→ **PROVIDED RECORDS**
———
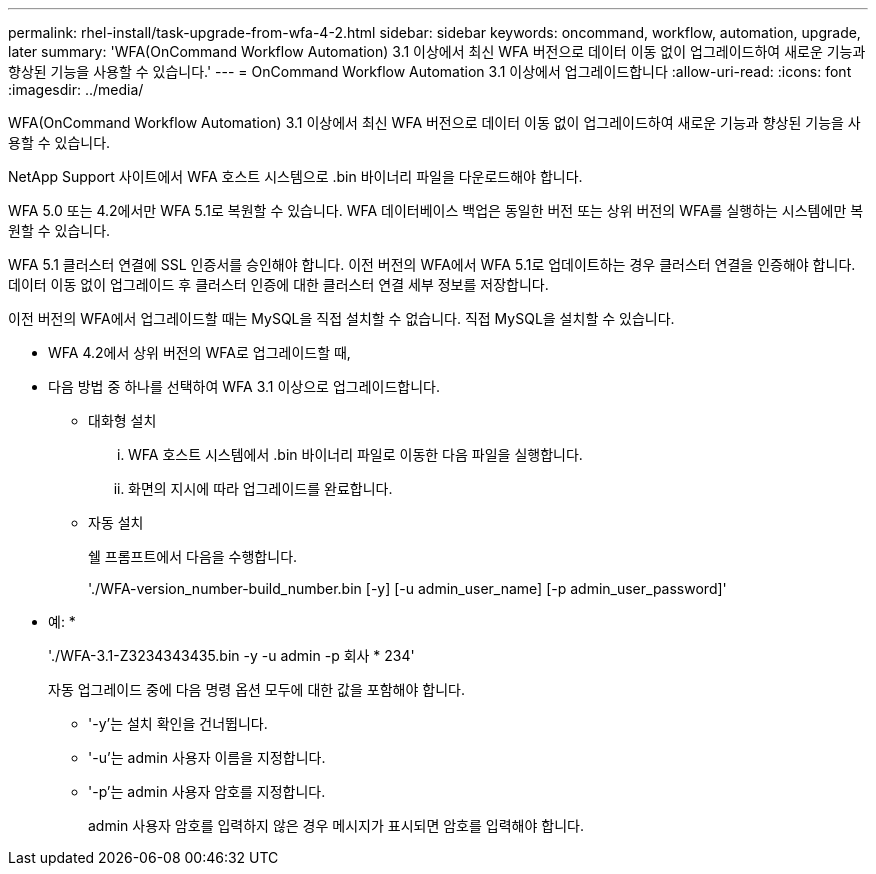 ---
permalink: rhel-install/task-upgrade-from-wfa-4-2.html 
sidebar: sidebar 
keywords: oncommand, workflow, automation, upgrade, later 
summary: 'WFA(OnCommand Workflow Automation) 3.1 이상에서 최신 WFA 버전으로 데이터 이동 없이 업그레이드하여 새로운 기능과 향상된 기능을 사용할 수 있습니다.' 
---
= OnCommand Workflow Automation 3.1 이상에서 업그레이드합니다
:allow-uri-read: 
:icons: font
:imagesdir: ../media/


[role="lead"]
WFA(OnCommand Workflow Automation) 3.1 이상에서 최신 WFA 버전으로 데이터 이동 없이 업그레이드하여 새로운 기능과 향상된 기능을 사용할 수 있습니다.

NetApp Support 사이트에서 WFA 호스트 시스템으로 .bin 바이너리 파일을 다운로드해야 합니다.

WFA 5.0 또는 4.2에서만 WFA 5.1로 복원할 수 있습니다. WFA 데이터베이스 백업은 동일한 버전 또는 상위 버전의 WFA를 실행하는 시스템에만 복원할 수 있습니다.

WFA 5.1 클러스터 연결에 SSL 인증서를 승인해야 합니다. 이전 버전의 WFA에서 WFA 5.1로 업데이트하는 경우 클러스터 연결을 인증해야 합니다. 데이터 이동 없이 업그레이드 후 클러스터 인증에 대한 클러스터 연결 세부 정보를 저장합니다.

이전 버전의 WFA에서 업그레이드할 때는 MySQL을 직접 설치할 수 없습니다. 직접 MySQL을 설치할 수 있습니다.

* WFA 4.2에서 상위 버전의 WFA로 업그레이드할 때,
* 다음 방법 중 하나를 선택하여 WFA 3.1 이상으로 업그레이드합니다.
+
** 대화형 설치
+
... WFA 호스트 시스템에서 .bin 바이너리 파일로 이동한 다음 파일을 실행합니다.
... 화면의 지시에 따라 업그레이드를 완료합니다.


** 자동 설치
+
쉘 프롬프트에서 다음을 수행합니다.

+
'./WFA-version_number-build_number.bin [-y] [-u admin_user_name] [-p admin_user_password]'

+
* 예: *

+
'./WFA-3.1-Z3234343435.bin -y -u admin -p 회사 * 234'

+
자동 업그레이드 중에 다음 명령 옵션 모두에 대한 값을 포함해야 합니다.

+
*** '-y'는 설치 확인을 건너뜁니다.
*** '-u'는 admin 사용자 이름을 지정합니다.
*** '-p'는 admin 사용자 암호를 지정합니다.
+
admin 사용자 암호를 입력하지 않은 경우 메시지가 표시되면 암호를 입력해야 합니다.






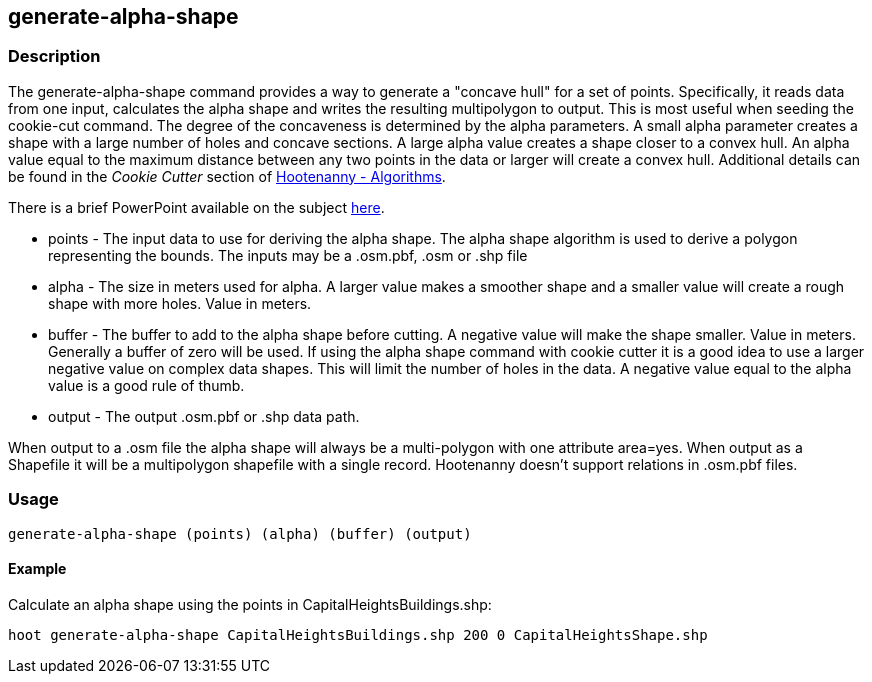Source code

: [[generate-alpha-shape]]
== generate-alpha-shape

=== Description

The +generate-alpha-shape+ command provides a way to generate a "concave hull" for a set of points.  Specifically, it reads data from 
one input, calculates the alpha shape and writes the resulting multipolygon to output. This is most useful when seeding the 
+cookie-cut+ command.  The degree of the concaveness is determined by the alpha parameters. A small alpha parameter creates a 
shape with a large number of holes and concave sections. A large alpha value creates a shape closer to a convex hull. An alpha 
value equal to the maximum distance between any two points in the data or larger will create a convex hull. Additional details 
can be found in the _Cookie Cutter_ section of <<hootalgo, Hootenanny - Algorithms>>.

There is a brief PowerPoint available on the subject
https://insightcloud.digitalglobe.com/redmine/attachments/download/1144/Hootenanny%20-%20Alpha%20Shape%202013-03-07.pptx[here].

* +points+ - The input data to use for deriving the alpha shape. The alpha shape
             algorithm is used to derive a polygon representing the bounds. The inputs may
             be a +.osm.pbf+, +.osm+ or +.shp+ file
* +alpha+  - The size in meters used for alpha. A larger value makes a smoother
             shape and a smaller value will create a rough shape with more holes. Value in
             meters.
* +buffer+ - The buffer to add to the alpha shape before cutting. A negative
             value will make the shape smaller. Value in meters. Generally a buffer of zero
             will be used. If using the alpha shape command with cookie cutter it is a good
             idea to use a larger negative value on complex data shapes. This will limit
             the number of holes in the data. A negative value equal to the alpha value is
             a good rule of thumb.
* +output+ - The output +.osm.pbf+ or +.shp+ data path.

When output to a +.osm+ file the alpha shape will always be a multi-polygon with
one attribute +area=yes+. When output as a Shapefile it will be a multipolygon
shapefile with a single record. Hootenanny doesn't support relations in
+.osm.pbf+ files.

=== Usage

--------------------------------------
generate-alpha-shape (points) (alpha) (buffer) (output)
--------------------------------------

==== Example

Calculate an alpha shape using the points in CapitalHeightsBuildings.shp:

--------------------------------------
hoot generate-alpha-shape CapitalHeightsBuildings.shp 200 0 CapitalHeightsShape.shp
--------------------------------------

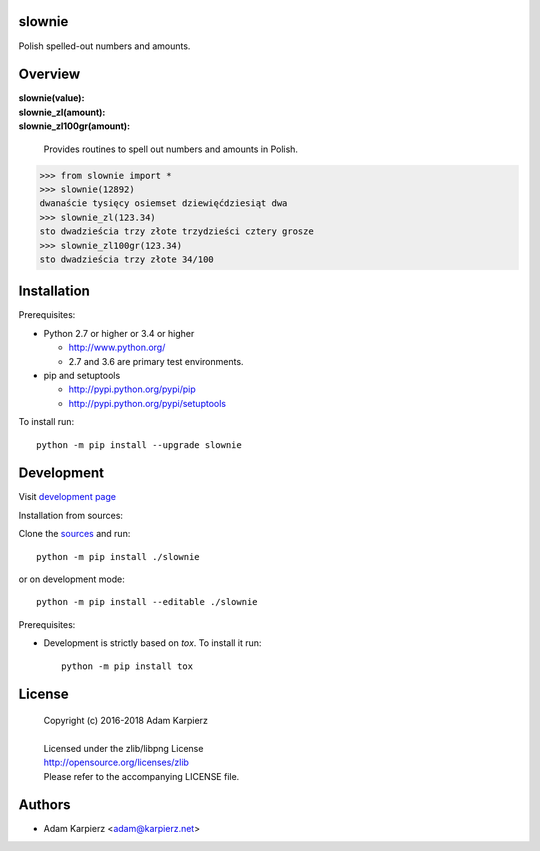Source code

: slownie
=======

Polish spelled-out numbers and amounts.

Overview
========

| **slownie(value):** 
| **slownie_zl(amount):** 
| **slownie_zl100gr(amount):** 

  | Provides routines to spell out numbers and amounts in Polish.

.. code:: python

  >>> from slownie import *
  >>> slownie(12892)
  dwanaście tysięcy osiemset dziewięćdziesiąt dwa
  >>> slownie_zl(123.34)
  sto dwadzieścia trzy złote trzydzieści cztery grosze
  >>> slownie_zl100gr(123.34)
  sto dwadzieścia trzy złote 34/100

Installation
============

Prerequisites:

+ Python 2.7 or higher or 3.4 or higher

  * http://www.python.org/
  * 2.7 and 3.6 are primary test environments.

+ pip and setuptools

  * http://pypi.python.org/pypi/pip
  * http://pypi.python.org/pypi/setuptools

To install run::

    python -m pip install --upgrade slownie

Development
===========

Visit `development page <https://github.com/karpierz/slownie>`__

Installation from sources:

Clone the `sources <https://github.com/karpierz/slownie>`__ and run::

    python -m pip install ./slownie

or on development mode::

    python -m pip install --editable ./slownie

Prerequisites:

+ Development is strictly based on *tox*. To install it run::

    python -m pip install tox

License
=======

  | Copyright (c) 2016-2018 Adam Karpierz
  |
  | Licensed under the zlib/libpng License
  | http://opensource.org/licenses/zlib
  | Please refer to the accompanying LICENSE file.

Authors
=======

* Adam Karpierz <adam@karpierz.net>
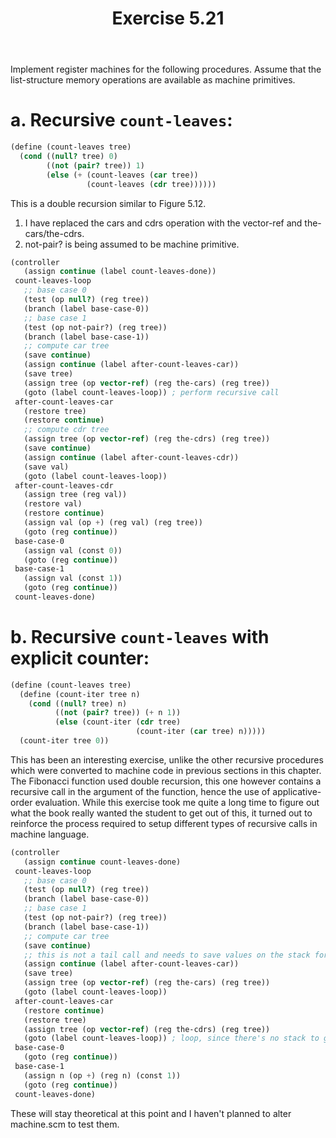 #+Title: Exercise 5.21
Implement register machines for the following procedures. Assume that the list-structure memory operations are available as machine primitives.

* a. Recursive ~count-leaves~:
#+begin_src scheme :eval no
  (define (count-leaves tree)
    (cond ((null? tree) 0)
          ((not (pair? tree)) 1)
          (else (+ (count-leaves (car tree))
                   (count-leaves (cdr tree))))))
#+end_src

This is a double recursion similar to Figure 5.12.

1. I have replaced the cars and cdrs operation with the vector-ref and the-cars/the-cdrs.
2. not-pair? is being assumed to be machine primitive.

#+begin_src scheme :eval no
  (controller
     (assign continue (label count-leaves-done))
   count-leaves-loop
     ;; base case 0
     (test (op null?) (reg tree))
     (branch (label base-case-0))
     ;; base case 1
     (test (op not-pair?) (reg tree))
     (branch (label base-case-1))
     ;; compute car tree
     (save continue)
     (assign continue (label after-count-leaves-car))
     (save tree)
     (assign tree (op vector-ref) (reg the-cars) (reg tree))
     (goto (label count-leaves-loop)) ; perform recursive call
   after-count-leaves-car
     (restore tree)
     (restore continue)
     ;; compute cdr tree
     (assign tree (op vector-ref) (reg the-cdrs) (reg tree))
     (save continue)
     (assign continue (label after-count-leaves-cdr))
     (save val)
     (goto (label count-leaves-loop))
   after-count-leaves-cdr
     (assign tree (reg val))
     (restore val)
     (restore continue)
     (assign val (op +) (reg val) (reg tree))
     (goto (reg continue))
   base-case-0
     (assign val (const 0))
     (goto (reg continue))
   base-case-1
     (assign val (const 1))
     (goto (reg continue))
   count-leaves-done)
#+end_src

* b. Recursive ~count-leaves~ with explicit counter:
#+begin_src scheme :eval no
  (define (count-leaves tree)
    (define (count-iter tree n)
      (cond ((null? tree) n)
            ((not (pair? tree)) (+ n 1))
            (else (count-iter (cdr tree)
                              (count-iter (car tree) n)))))
    (count-iter tree 0))
#+end_src

This has been an interesting exercise, unlike the other recursive procedures which were converted to machine code in previous sections in this chapter. The Fibonacci function used double recursion, this one however contains a recursive call in the argument of the function, hence the use of applicative-order evaluation.
While this exercise took me quite a long time to figure out what the book really wanted the student to get out of this, it turned out to reinforce the process required to setup different types of recursive calls in machine language.

#+begin_src scheme :eval no
  (controller
     (assign continue count-leaves-done)
   count-leaves-loop
     ;; base case 0
     (test (op null?) (reg tree))
     (branch (label base-case-0))
     ;; base case 1
     (test (op not-pair?) (reg tree))
     (branch (label base-case-1))
     ;; compute car tree
     (save continue)
     ;; this is not a tail call and needs to save values on the stack for the outer count-iter to process later.
     (assign continue (label after-count-leaves-car))
     (save tree)
     (assign tree (op vector-ref) (reg the-cars) (reg tree))
     (goto (label count-leaves-loop))
   after-count-leaves-car
     (restore continue)
     (restore tree)
     (assign tree (op vector-ref) (reg the-cdrs) (reg tree))
     (goto (label count-leaves-loop)) ; loop, since there's no stack to go back to (tail call)
   base-case-0
     (goto (reg continue))
   base-case-1
     (assign n (op +) (reg n) (const 1))
     (goto (reg continue))
   count-leaves-done)
#+end_src

These will stay theoretical at this point and I haven't planned to alter machine.scm to test them.
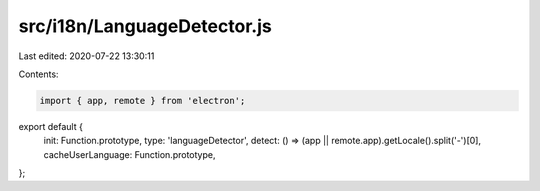 src/i18n/LanguageDetector.js
============================

Last edited: 2020-07-22 13:30:11

Contents:

.. code-block:: js

    import { app, remote } from 'electron';

export default {
  init: Function.prototype,
  type: 'languageDetector',
  detect: () => (app || remote.app).getLocale().split('-')[0],
  cacheUserLanguage: Function.prototype,
};


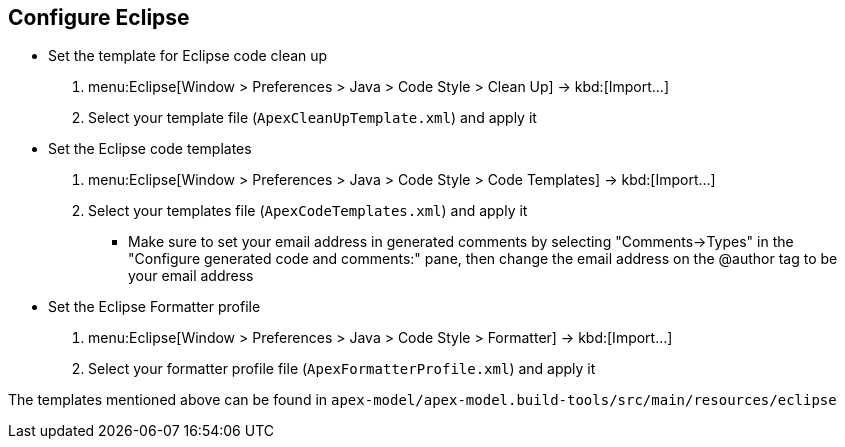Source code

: //
// ============LICENSE_START=======================================================
//  Copyright (C) 2016-2018 Ericsson. All rights reserved.
// ================================================================================
// This file is licensed under the CREATIVE COMMONS ATTRIBUTION 4.0 INTERNATIONAL LICENSE
// Full license text at https://creativecommons.org/licenses/by/4.0/legalcode
// 
// SPDX-License-Identifier: CC-BY-4.0
// ============LICENSE_END=========================================================
//
// @author Sven van der Meer (sven.van.der.meer@ericsson.com)
//

== Configure Eclipse

* Set the template for Eclipse code clean up
  . menu:Eclipse[Window > Preferences > Java > Code Style > Clean Up] -> kbd:[Import...]
  . Select your template file (`ApexCleanUpTemplate.xml`) and apply it
* Set the Eclipse code templates
  . menu:Eclipse[Window > Preferences > Java > Code Style > Code Templates] -> kbd:[Import...]
  . Select your templates file (`ApexCodeTemplates.xml`) and apply it
  ** Make sure to set your email address in generated comments by selecting "Comments->Types" in the "Configure generated code and comments:" pane, then change the email address on the @author tag to be your email address
* Set the Eclipse Formatter profile
  . menu:Eclipse[Window > Preferences > Java > Code Style > Formatter] -> kbd:[Import...]
  . Select your formatter profile file (`ApexFormatterProfile.xml`) and apply it

The templates mentioned above can be found in `apex-model/apex-model.build-tools/src/main/resources/eclipse`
———
→ **EXERCISE AIM**
Wherever the string "profile" appears in a line of the records, copy that line.

→ **OUTPUT OF THE TASK**
* Set the Eclipse Formatter profile
  . Select your formatter profile file (`ApexFormatterProfile.xml`) and apply it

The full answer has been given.